Imagine a universe like ours, but with an important difference. In this universe Fred Hoyle was right. No Big Bang, no Big Crunch, just an everlasting Steady State. Everything that can happen, does, infinitely many times.
Baseball is like that, if you ignore the fact that it hasn’t been around forever, and probably won’t be around forever. But in a sport where almost 2500 games are played each season (it used to be fewer, of course) and which has had over a hundred seasons, many unlikely events have occurred.
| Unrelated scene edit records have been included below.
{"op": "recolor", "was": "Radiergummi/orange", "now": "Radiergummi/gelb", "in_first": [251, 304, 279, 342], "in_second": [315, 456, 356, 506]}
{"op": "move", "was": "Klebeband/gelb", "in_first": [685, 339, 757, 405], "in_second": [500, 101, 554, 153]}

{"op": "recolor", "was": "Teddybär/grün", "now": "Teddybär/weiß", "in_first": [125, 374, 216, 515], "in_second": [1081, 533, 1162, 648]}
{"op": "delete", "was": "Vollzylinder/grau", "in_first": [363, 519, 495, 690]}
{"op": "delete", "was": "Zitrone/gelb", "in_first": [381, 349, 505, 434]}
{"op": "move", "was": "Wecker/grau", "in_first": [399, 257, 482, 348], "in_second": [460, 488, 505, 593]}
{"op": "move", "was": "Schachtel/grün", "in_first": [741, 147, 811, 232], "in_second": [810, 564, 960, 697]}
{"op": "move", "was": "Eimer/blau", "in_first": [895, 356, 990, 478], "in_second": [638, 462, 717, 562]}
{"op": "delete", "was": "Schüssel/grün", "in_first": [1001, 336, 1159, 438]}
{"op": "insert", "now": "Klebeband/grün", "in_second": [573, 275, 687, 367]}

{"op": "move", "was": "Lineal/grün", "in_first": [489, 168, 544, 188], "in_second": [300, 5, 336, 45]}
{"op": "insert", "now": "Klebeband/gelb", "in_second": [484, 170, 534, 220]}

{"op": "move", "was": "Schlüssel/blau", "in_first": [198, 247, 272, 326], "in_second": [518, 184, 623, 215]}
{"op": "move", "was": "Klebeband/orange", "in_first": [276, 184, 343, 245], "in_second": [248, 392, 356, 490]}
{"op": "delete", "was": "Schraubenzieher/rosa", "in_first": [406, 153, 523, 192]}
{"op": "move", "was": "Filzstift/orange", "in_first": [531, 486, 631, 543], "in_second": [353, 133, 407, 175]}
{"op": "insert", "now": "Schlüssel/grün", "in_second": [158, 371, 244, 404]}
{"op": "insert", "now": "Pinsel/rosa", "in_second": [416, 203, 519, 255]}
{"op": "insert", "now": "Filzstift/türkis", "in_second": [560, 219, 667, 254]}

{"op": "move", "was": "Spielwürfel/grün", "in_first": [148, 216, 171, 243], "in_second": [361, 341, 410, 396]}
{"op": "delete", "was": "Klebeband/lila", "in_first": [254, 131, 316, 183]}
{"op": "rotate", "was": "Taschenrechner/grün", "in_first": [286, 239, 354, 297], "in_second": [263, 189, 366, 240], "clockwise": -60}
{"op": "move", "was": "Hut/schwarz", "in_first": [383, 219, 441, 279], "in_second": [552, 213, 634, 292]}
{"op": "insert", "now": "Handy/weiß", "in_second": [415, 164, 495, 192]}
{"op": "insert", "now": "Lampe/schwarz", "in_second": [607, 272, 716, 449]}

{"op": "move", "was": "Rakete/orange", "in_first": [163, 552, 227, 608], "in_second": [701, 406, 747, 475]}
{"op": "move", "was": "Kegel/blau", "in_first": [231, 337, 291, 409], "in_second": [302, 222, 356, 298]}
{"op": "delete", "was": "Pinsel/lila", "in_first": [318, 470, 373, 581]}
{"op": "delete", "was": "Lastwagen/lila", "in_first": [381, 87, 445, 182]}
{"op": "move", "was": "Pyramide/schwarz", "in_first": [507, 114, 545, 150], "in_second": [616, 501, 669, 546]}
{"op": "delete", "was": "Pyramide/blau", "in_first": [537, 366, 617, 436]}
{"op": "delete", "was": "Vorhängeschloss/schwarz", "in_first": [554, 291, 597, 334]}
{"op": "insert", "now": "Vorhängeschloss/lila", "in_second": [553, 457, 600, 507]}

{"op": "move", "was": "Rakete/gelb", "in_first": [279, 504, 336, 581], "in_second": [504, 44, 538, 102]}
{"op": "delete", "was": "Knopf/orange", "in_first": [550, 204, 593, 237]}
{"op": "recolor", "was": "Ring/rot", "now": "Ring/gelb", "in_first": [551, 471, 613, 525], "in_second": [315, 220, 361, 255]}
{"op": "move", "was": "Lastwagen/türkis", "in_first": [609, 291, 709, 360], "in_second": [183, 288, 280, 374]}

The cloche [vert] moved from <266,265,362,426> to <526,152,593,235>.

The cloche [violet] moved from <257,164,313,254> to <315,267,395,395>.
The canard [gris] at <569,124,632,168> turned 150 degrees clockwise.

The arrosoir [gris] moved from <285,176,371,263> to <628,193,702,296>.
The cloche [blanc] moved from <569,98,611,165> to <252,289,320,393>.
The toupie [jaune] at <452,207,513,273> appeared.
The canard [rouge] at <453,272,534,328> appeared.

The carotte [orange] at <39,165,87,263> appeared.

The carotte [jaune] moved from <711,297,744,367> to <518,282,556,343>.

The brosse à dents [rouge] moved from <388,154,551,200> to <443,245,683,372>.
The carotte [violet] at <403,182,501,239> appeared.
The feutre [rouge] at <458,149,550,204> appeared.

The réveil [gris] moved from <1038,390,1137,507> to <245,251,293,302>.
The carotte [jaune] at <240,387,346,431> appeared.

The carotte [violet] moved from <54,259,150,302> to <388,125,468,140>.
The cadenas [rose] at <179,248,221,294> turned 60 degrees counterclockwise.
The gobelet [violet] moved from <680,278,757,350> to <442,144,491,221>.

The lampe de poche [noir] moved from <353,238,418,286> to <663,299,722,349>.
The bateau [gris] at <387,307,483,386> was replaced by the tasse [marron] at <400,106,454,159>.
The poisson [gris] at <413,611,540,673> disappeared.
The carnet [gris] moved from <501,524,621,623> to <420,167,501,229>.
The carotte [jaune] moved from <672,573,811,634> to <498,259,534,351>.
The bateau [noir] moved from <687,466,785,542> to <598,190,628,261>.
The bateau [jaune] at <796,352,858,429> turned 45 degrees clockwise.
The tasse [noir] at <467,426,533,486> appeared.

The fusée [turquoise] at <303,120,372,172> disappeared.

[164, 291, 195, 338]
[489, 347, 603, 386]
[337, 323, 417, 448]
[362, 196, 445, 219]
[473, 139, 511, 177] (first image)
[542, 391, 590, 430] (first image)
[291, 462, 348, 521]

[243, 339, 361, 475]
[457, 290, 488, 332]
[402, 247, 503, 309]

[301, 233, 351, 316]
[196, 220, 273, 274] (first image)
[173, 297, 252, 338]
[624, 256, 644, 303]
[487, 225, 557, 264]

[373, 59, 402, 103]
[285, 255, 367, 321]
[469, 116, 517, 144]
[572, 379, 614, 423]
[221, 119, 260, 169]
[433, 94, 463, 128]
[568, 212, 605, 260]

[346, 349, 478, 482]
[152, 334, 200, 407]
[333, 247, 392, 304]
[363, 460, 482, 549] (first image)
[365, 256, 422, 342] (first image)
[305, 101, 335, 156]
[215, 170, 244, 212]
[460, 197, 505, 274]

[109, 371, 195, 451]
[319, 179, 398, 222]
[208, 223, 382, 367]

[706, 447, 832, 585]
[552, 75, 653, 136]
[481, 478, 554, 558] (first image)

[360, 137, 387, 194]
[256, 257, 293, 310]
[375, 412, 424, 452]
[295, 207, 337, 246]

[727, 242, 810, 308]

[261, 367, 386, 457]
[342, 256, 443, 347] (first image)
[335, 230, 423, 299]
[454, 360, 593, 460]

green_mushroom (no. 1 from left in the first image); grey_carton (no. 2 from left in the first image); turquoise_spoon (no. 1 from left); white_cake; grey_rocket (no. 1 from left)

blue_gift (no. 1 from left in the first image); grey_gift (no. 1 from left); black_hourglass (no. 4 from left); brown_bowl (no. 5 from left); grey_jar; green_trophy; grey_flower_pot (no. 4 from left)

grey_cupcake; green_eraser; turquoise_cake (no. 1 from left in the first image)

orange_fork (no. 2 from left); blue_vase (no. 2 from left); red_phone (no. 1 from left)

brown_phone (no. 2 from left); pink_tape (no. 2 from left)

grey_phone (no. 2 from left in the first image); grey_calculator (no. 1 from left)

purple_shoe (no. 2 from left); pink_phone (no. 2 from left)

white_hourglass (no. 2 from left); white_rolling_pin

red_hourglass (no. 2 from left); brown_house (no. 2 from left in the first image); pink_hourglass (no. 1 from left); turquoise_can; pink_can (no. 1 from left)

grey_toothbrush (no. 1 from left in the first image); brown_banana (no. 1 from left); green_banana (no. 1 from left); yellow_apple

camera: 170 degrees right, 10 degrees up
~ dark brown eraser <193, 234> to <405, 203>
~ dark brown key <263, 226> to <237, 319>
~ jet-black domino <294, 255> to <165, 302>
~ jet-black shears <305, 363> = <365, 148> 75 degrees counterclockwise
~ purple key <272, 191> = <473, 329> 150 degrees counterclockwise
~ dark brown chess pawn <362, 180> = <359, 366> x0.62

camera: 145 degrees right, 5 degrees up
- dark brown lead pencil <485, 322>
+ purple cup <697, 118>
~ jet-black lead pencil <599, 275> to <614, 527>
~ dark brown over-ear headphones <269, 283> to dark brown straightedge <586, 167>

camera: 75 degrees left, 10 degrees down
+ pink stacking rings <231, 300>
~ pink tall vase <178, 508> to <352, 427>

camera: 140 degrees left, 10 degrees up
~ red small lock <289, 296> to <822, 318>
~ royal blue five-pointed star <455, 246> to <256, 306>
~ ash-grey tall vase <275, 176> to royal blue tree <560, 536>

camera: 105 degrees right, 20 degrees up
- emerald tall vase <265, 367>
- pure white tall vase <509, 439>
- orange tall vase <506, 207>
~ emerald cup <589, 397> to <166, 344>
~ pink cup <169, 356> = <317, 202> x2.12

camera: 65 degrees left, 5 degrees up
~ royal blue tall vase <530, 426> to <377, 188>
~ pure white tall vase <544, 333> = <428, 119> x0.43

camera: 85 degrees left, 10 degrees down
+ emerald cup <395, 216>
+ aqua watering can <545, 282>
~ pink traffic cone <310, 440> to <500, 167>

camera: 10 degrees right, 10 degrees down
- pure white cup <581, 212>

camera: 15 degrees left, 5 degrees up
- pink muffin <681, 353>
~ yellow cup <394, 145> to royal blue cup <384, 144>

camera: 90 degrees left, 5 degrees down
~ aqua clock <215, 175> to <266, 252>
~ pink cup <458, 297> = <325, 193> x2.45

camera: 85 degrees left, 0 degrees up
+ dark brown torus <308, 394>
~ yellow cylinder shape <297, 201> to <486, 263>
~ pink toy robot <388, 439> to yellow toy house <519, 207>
From the “Stat of the Day” blog at Baseball Reference comes an example. Only once since 1956—and perhaps since the beginning of baseball time—has a pitcher picked off three players in an inning. Tippy Martinez, pitching the tenth inning in relief for the Baltimore Orioles against the Toronto Blue Jays, picked off Barry Bonnell, Dave Collins, and Gene Upshaw. The game is beautifully described by Tom Goodman, who follows up the climactic play with this:
He picked off the side, I said to myself over and over. He picked off the side. I slumped back into the chair. I wondered whether anyone else was listening to this game. I looked at my watch. It was nearly eleven o’clock. I thought maybe I should call someone to let them in on this game, but I didn’t dare tear myself away from the radio.
The Orioles won the game later on a home run by Len Sakata, an infielder who’d been sent in to catch during the crucial inning.